| Source text |
=== Begin Enclosure ===
For decades, every Nigerian regime in this democratic dispensation has promised to make the country an industrial powerhouse, a place where “Made in Nigeria” would not just be a slogan but a reality. Yet in 2025, local manufacturing remains trapped in a vicious cycle of high costs, poor infrastructure, and inconsistent policy. Nigeria, the fourth largest economy in Africa, still imports what it should be producing and exports what it should be refining.
The paradox is painful: a nation rich in raw materials but starved of production capacity. From steel to textiles, from auto parts to processed food, factories are closing faster than new ones are opening. According to the Manufacturers Association of Nigeria (MAN), more than 750 manufacturing firms either shut down or scaled back operations in the past two years, citing crippling energy costs, foreign exchange shortages, and policy unpredictability.
Manufacturing in Nigeria is not for the faint-hearted. Power supply is erratic, forcing firms to rely on diesel generators at exorbitant costs. The exchange rate, though “unified” on paper, remains volatile to some extent, complicating import planning for raw materials. Logistics are a nightmare, with congested ports, potholed highways, and multiple levies at every checkpoint inflating production costs.
The result is that Nigerian-made goods are often more expensive than imported alternatives, even before factoring in quality perception. A factory in Ogun State recently told a business forum that the cost of locally assembling a refrigerator is nearly 40 per cent higher than importing one from Turkey. “We want to produce, but the system punishes us for trying,” the factory owner said in frustration.
This broken chain has ripple effects across the economy. When industries shut down, jobs vanish, taxes shrink, and foreign exchange pressures worsen as imports rise. The economy becomes consumption-driven, vibrant in markets, weak in factories.
Part of the problem is inconsistency. Every administration has come with its own industrial blueprint, Vision 2020, the Nigeria Industrial Revolution Plan (NIRP), the Economic Recovery and Growth Plan (ERGP), and now renewed fiscal and trade reforms. Yet the core obstacles, power, ports, policy coherence, remain unresolved.
=== End Enclosure ===
Carry on the passage on Nigerian manufacturing from its final sentence, keeping its voice. The entries that follow play no part in the work.

(Excerpts from a dataset)
=== Begin Enclosure ===
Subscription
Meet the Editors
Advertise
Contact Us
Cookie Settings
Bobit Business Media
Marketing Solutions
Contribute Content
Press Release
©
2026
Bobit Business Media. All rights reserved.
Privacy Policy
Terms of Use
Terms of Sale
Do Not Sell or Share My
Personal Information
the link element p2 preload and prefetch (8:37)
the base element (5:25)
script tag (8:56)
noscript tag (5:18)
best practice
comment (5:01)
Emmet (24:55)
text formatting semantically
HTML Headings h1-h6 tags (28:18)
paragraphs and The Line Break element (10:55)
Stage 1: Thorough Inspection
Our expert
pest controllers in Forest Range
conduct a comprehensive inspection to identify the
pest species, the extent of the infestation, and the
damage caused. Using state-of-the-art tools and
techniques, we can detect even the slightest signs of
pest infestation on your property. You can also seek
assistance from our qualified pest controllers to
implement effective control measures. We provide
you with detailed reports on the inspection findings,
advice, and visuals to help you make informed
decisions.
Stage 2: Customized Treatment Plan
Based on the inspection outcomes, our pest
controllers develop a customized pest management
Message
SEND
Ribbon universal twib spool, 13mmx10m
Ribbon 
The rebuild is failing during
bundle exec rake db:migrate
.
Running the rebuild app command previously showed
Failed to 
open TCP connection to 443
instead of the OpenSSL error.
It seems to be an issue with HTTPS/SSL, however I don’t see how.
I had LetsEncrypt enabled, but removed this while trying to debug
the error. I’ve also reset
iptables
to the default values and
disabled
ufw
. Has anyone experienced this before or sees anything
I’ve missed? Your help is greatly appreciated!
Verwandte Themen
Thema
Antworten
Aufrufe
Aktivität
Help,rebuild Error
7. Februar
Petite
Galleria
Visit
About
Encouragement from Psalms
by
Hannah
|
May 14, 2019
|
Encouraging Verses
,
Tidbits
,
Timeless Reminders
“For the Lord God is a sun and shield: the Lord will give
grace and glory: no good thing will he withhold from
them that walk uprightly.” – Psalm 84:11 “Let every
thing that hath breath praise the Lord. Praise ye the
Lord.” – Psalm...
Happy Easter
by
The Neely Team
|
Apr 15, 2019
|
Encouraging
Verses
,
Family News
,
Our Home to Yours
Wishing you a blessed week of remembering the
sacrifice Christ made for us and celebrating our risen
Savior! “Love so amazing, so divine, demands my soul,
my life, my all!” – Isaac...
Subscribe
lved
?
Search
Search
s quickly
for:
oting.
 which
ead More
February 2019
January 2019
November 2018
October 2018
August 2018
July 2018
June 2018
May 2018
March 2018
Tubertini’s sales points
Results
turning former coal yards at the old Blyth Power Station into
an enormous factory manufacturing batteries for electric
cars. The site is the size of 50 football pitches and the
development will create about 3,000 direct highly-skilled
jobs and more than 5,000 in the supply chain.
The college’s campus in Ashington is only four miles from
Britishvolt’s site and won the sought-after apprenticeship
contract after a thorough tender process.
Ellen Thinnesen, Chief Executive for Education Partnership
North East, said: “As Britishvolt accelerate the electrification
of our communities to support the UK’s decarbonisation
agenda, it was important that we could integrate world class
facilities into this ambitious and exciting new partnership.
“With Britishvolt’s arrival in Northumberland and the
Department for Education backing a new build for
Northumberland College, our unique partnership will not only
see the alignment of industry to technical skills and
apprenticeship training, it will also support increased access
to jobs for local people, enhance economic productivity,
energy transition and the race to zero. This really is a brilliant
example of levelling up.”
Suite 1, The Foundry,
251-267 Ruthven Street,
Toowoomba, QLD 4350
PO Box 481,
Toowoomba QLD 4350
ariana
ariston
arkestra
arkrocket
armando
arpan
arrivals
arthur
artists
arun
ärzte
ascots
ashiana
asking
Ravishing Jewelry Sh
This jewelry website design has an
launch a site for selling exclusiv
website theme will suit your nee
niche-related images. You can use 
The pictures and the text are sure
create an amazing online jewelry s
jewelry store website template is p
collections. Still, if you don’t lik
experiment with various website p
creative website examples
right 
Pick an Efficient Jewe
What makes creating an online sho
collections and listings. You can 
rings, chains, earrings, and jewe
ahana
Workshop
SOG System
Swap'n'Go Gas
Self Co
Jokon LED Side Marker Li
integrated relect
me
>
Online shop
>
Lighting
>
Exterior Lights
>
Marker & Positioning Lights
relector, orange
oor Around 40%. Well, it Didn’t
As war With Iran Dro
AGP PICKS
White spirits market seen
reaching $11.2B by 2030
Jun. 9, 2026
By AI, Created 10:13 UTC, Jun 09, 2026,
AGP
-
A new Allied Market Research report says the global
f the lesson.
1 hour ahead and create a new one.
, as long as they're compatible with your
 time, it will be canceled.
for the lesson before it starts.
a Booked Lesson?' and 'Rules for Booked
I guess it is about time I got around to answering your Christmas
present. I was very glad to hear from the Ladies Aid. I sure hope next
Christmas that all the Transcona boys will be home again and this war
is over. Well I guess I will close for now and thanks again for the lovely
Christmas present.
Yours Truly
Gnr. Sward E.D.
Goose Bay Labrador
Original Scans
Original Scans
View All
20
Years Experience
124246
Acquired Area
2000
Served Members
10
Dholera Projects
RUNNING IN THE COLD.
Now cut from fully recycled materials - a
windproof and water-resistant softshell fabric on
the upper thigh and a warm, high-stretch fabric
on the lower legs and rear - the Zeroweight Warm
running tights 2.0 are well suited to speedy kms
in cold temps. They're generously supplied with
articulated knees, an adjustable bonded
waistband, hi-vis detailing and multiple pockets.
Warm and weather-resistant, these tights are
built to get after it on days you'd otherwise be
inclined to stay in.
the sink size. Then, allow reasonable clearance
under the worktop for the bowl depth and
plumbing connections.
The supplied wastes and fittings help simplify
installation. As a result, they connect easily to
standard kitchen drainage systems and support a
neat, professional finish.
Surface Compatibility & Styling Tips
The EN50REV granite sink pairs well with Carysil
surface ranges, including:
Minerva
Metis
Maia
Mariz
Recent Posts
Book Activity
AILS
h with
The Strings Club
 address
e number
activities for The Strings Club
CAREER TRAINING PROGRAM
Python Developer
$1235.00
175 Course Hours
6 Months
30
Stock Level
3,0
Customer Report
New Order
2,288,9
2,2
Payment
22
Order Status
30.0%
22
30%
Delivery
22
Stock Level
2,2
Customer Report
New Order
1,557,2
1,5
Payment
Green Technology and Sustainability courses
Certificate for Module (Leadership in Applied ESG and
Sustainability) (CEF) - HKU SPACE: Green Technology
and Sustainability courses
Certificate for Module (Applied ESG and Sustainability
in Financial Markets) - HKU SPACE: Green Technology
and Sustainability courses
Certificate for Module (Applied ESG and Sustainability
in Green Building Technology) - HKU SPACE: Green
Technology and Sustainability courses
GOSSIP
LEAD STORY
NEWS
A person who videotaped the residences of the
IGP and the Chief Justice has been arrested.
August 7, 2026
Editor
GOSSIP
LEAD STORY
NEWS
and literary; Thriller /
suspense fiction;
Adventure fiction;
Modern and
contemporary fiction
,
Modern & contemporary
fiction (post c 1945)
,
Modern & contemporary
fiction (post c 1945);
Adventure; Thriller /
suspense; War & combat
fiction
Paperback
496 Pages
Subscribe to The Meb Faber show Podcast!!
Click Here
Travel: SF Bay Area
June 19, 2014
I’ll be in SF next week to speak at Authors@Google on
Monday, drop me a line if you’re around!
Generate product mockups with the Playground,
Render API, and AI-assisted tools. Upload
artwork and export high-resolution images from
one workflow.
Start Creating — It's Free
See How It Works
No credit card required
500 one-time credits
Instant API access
=== End Enclosure ===
| Answer section |
Industrialisation demands long-term commitment, not slogans. It requires stable exchange rates, cheap energy, predictable regulations, and patient capital. Nigeria’s fiscal and trade policies, however, often change midstream, discouraging investors who need a clear horizon. One year import bans are imposed, the next year they are lifted. The Central Bank restricts access to forex today and relaxes it tomorrow. These policy zigzags erode business confidence.
Countries like Vietnam and Bangladesh offer useful lessons. Both once faced similar structural barriers, weak infrastructure, low industrial base, and reliance on imported machinery. Yet they built export-driven manufacturing by combining targeted incentives, steady policies, and investment in infrastructure and skills. Nigeria, by contrast, keeps trying to industrialise through protectionism without productivity.
Tariff walls can shield local producers temporarily, but without efficient power, logistics, and financing, protectionism simply delays failure. What Nigeria needs is competitiveness, not comfort.
Industrial growth must also move beyond Abuja’s pronouncements. State governments have a critical role to play, by providing industrial clusters, reducing local levies, and ensuring security. Lagos and Ogun have shown that with infrastructure and incentives, investors will come. States like Kano, Kaduna, and Rivers can follow suit if they prioritise industrial parks and power solutions.
If Nigeria truly wants to break the cycle of dependence, three priorities are urgent: Fix the power problem once and for all. Reliable, affordable electricity is the lifeblood of industry. No economy can grow its manufacturing base on generators.
Stabilize the forex regime. Manufacturers need predictable access to foreign exchange to import machinery and raw materials without panic.
Reward production, not importation. Fiscal incentives should favour those who produce locally, not traders who profit from import mark-ups.
“Made in Nigeria” should mean pride, not pain. It should signal competitiveness, innovation, and resilience, not endurance under impossible odds. For now, Nigerian manufacturers are fighting a lonely battle in an uneven field.